• [Problem requirements] Every record should be written out exactly, with the pictures left out.

• [Data extract]

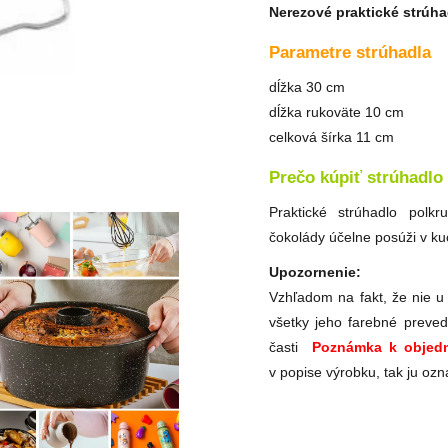
Nerezové praktické strúha
Parametre strúhadla
dĺžka 30 cm
dĺžka rukoväte 10 cm
celková šírka 11 cm
Prečo kúpiť strúhadlo
Praktické strúhadlo polk
čokolády účelne posúži v ku
Upozornenie:
Vzhľadom na fakt, že nie u
všetky jeho farebné preved
časti
Poznámka k objedn
v popise výrobku, tak ju ozn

• [Solution]
Nerezové praktické strúha
Parametre strúhadla
dĺžka 30 cm
dĺžka rukoväte 10 cm
celková šírka 11 cm
Prečo kúpiť strúhadlo
Praktické strúhadlo polk
čokolády účelne posúži v ku
Upozornenie:
Vzhľadom na fakt, že nie u
všetky jeho farebné preved
časti
Poznámka k objedn
v popise výrobku, tak ju ozn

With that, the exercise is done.